Distressed and Deep-value investments have led us to look at opportunities in areas such as Precious Metals and Financial Services companies. These would represent relatively short-term, tactical investments focused on the tendency of the market to over-discount headline news.
While Japan’s economy continues its recovery process and expects limited growth of domestic demand, it has an enormous potential of benefiting from the increasing Asian consumption market, given that Asia now accounts for more than 50% of Japan’s total exports
Hedge against equity Market Volatility by investing in the VIX. In times of market distress and sell-off, markets tend to converge, increasing trading volume.
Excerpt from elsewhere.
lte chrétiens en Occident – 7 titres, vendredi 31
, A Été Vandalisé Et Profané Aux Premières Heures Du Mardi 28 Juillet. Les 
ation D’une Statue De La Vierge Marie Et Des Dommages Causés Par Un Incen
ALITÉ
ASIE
Short the Euro versus the U.S. Dollar: With the unsettled nature of European Sovereign credit, we believe investment in European exporters is appealing, but we would also look to hedge Euro Dollar exposure.
The prices of Natural Gas Companies have plummeted as the commodity has fallen to historical lows. Many believe that natural gas is now significantly undervalued and presents room for sizable upsize.